No pude superarlo.
No pude contenerme.
Esta vez no pude guardar la ira y la rabia. No pude contener
las emociones que aquel fracaso produjo y creí, irracionalmente, que no existía
castigo peor que aquel.
El esfuerzo, el tiempo invertido, la seguridad que había
cultivado para aquel momento…todo se fue por el sumidero cuando salí de aquella
sala. Todo quedó en silencio y en aquel silencio solo estaba yo: torturándome
con imágenes del momento fatídico, culpándome de no ser suficiente, de no haber
sido capaz de ver la otra cara de la moneda.
Estaba convenciéndome
de que no había nada peor, de que merecía todo aquello porque no había dado lo
suficiente.
Después de todas las enseñanzas, de todas las herramientas
que había ido obteniendo a lo largo de mi año sabático me asusté al comprender
que nada de aquello era suficiente para contener el ataque de llanto que supuso
aquel fracaso.
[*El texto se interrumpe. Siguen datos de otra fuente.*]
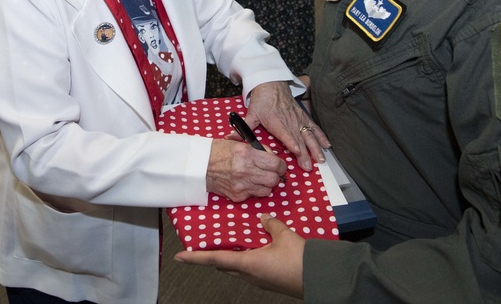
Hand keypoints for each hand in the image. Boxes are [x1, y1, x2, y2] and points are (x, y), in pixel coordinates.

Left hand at [174, 213, 304, 298]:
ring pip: (237, 268)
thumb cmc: (300, 260)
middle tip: (206, 245)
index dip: (195, 258)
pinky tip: (254, 249)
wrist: (320, 278)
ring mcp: (259, 280)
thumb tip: (263, 219)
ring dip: (231, 257)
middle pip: (224, 265)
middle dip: (213, 256)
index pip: (214, 259)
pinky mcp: (269, 281)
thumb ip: (270, 224)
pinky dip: (246, 259)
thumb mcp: (284, 235)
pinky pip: (251, 269)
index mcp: (248, 264)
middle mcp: (250, 275)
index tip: (180, 257)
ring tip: (229, 243)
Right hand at [206, 139, 285, 201]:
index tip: (279, 165)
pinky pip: (254, 195)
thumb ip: (259, 151)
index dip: (281, 166)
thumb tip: (273, 158)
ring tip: (258, 178)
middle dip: (275, 176)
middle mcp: (245, 170)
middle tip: (270, 172)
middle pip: (274, 179)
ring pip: (267, 190)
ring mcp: (241, 185)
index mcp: (246, 154)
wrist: (200, 166)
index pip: (276, 164)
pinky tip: (246, 183)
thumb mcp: (239, 144)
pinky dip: (254, 190)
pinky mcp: (237, 196)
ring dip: (266, 185)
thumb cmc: (219, 151)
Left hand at [247, 81, 328, 171]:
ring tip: (321, 160)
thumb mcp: (251, 113)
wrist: (271, 83)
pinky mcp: (304, 116)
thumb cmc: (262, 100)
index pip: (286, 135)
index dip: (292, 144)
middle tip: (309, 167)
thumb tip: (230, 138)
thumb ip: (244, 127)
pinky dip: (321, 136)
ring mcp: (299, 119)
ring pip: (309, 135)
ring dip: (316, 148)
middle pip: (300, 139)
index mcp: (278, 122)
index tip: (297, 153)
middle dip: (305, 154)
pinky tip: (327, 145)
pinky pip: (314, 127)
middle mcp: (291, 122)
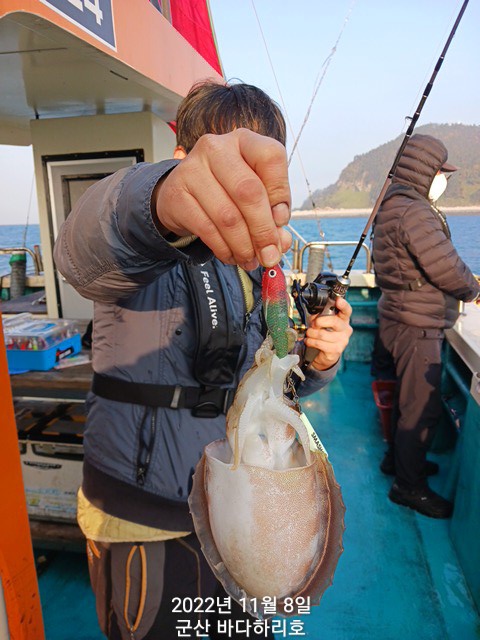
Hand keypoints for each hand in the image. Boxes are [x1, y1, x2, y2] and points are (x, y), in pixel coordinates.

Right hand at [153, 129, 291, 268]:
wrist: (180, 193)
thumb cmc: (224, 191)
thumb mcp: (252, 194)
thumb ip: (271, 215)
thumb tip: (281, 242)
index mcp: (244, 140)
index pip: (271, 157)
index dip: (281, 192)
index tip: (282, 221)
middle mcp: (216, 148)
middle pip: (248, 191)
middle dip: (263, 231)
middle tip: (270, 255)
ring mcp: (192, 169)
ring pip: (227, 216)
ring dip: (244, 246)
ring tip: (250, 261)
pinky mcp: (177, 194)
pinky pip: (207, 229)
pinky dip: (224, 249)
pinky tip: (231, 256)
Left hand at [305, 297, 352, 370]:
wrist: (323, 354)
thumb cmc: (323, 335)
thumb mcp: (321, 323)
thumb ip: (319, 317)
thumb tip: (314, 317)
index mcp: (343, 320)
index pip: (346, 311)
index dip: (343, 305)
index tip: (338, 300)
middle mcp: (345, 330)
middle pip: (334, 321)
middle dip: (320, 321)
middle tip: (314, 324)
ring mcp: (342, 341)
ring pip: (322, 334)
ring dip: (311, 333)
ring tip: (309, 334)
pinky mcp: (336, 350)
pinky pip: (320, 343)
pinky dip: (311, 341)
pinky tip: (309, 341)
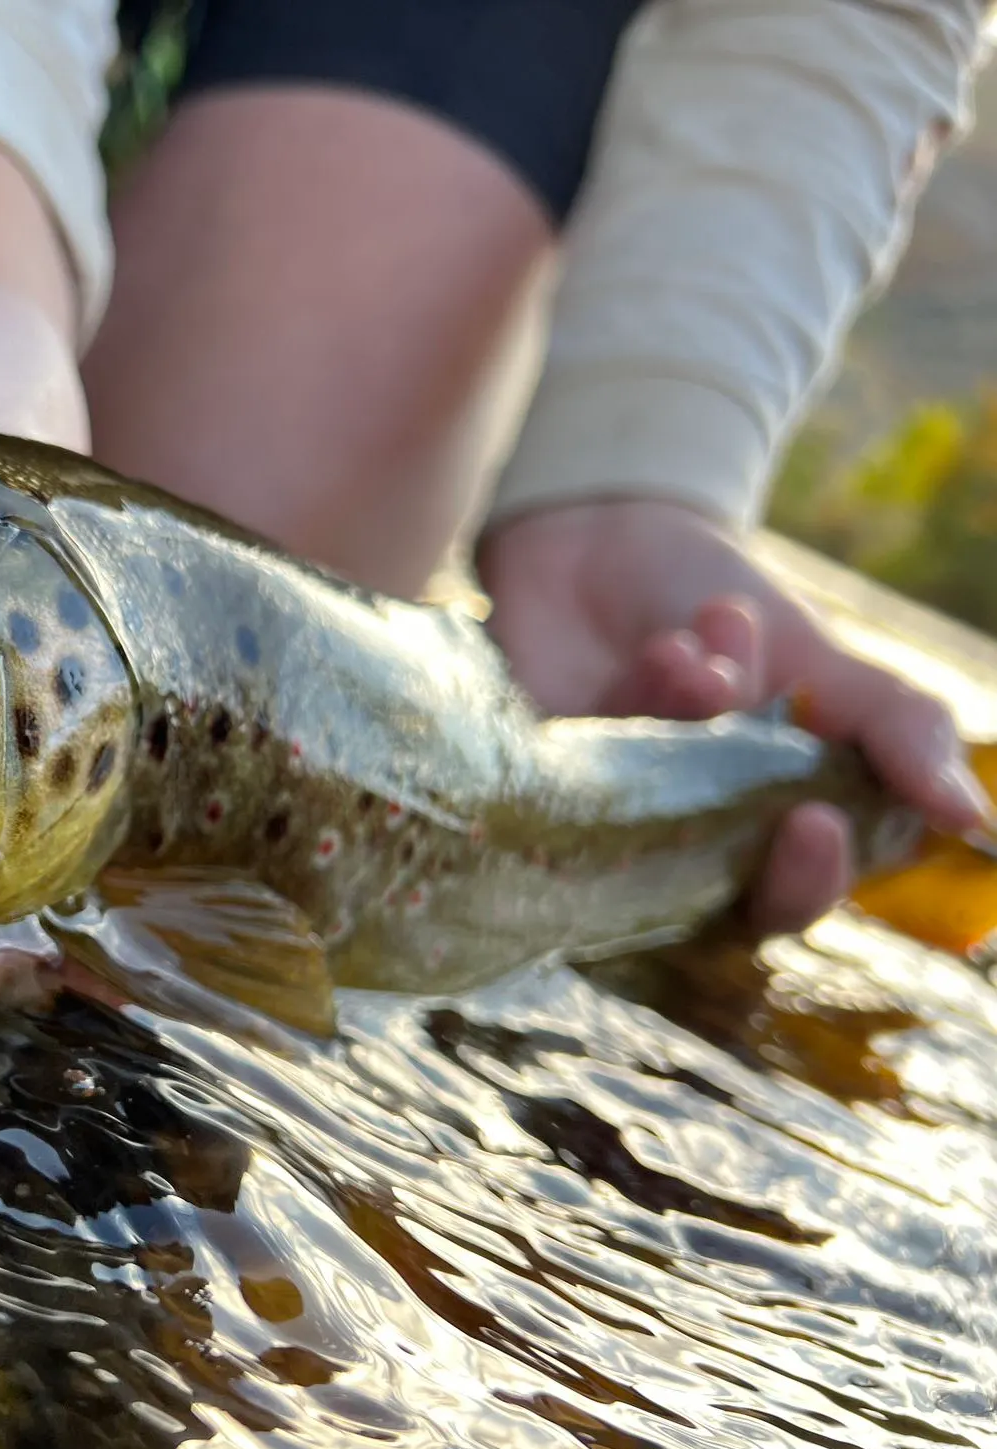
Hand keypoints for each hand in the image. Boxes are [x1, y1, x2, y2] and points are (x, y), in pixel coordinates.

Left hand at [476, 495, 991, 933]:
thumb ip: (899, 732)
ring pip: (642, 807)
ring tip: (711, 629)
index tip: (815, 820)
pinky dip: (631, 697)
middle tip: (747, 721)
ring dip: (693, 709)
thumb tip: (973, 820)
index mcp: (751, 831)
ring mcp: (584, 810)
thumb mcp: (824, 660)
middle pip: (697, 881)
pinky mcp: (518, 775)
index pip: (780, 900)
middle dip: (731, 808)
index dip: (801, 882)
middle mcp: (664, 835)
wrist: (606, 528)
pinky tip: (667, 641)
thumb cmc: (714, 607)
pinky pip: (564, 776)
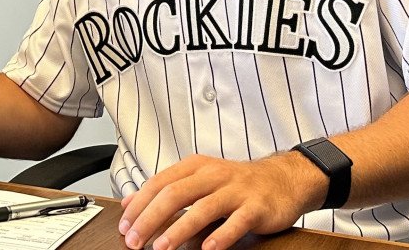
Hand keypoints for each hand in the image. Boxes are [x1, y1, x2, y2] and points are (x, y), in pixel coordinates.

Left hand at [117, 154, 322, 249]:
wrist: (284, 179)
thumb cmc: (237, 183)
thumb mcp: (200, 179)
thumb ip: (167, 190)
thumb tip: (129, 203)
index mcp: (196, 167)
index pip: (160, 183)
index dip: (139, 204)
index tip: (124, 225)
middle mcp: (214, 175)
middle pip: (175, 194)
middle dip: (151, 218)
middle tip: (135, 240)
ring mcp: (236, 190)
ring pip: (203, 209)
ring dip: (179, 229)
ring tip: (162, 247)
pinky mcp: (256, 207)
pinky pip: (236, 223)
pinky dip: (221, 236)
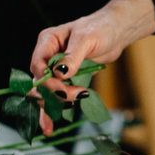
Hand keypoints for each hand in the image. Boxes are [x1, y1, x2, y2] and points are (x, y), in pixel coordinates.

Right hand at [29, 0, 154, 134]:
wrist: (116, 32)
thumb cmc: (102, 28)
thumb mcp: (87, 39)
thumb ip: (72, 57)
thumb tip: (60, 74)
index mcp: (47, 41)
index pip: (37, 66)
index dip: (48, 81)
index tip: (65, 87)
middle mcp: (47, 56)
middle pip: (40, 82)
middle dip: (55, 93)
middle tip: (78, 94)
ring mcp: (55, 69)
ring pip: (46, 93)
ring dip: (58, 102)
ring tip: (77, 100)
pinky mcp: (65, 79)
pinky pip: (55, 97)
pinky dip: (52, 111)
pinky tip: (49, 127)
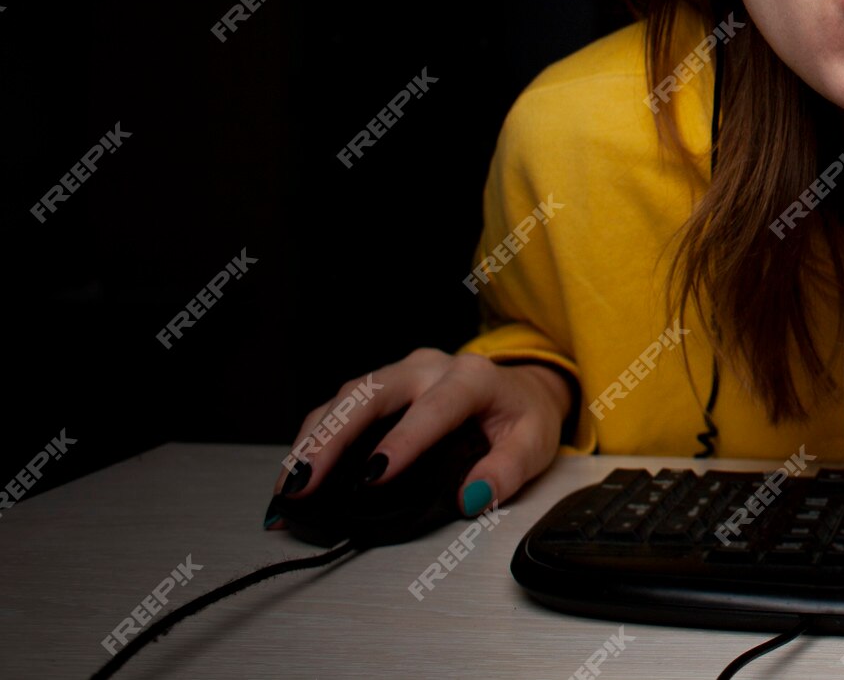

No fui capaz de convencerme de que lo malo tenía que suceder por
alguna razón y que era mi obligación encajar ese golpe con la mayor endereza
posible.
No fui capaz de dejar de llorar.
No fui capaz de contenerme y esconder el dolor.
Comprendí que, de alguna forma, había retrocedido al pasado
donde la ira y la rabia eran mi único motor y me asustó tanto volver a ser aquella
persona, volver a aquella época oscura llena de dolor, que me obligué a olvidar
algo que no tengo superado. Y es que aún ahora, después de haber pasado por todo esto y
todo aquello, me sigo culpando de no haber sido suficiente.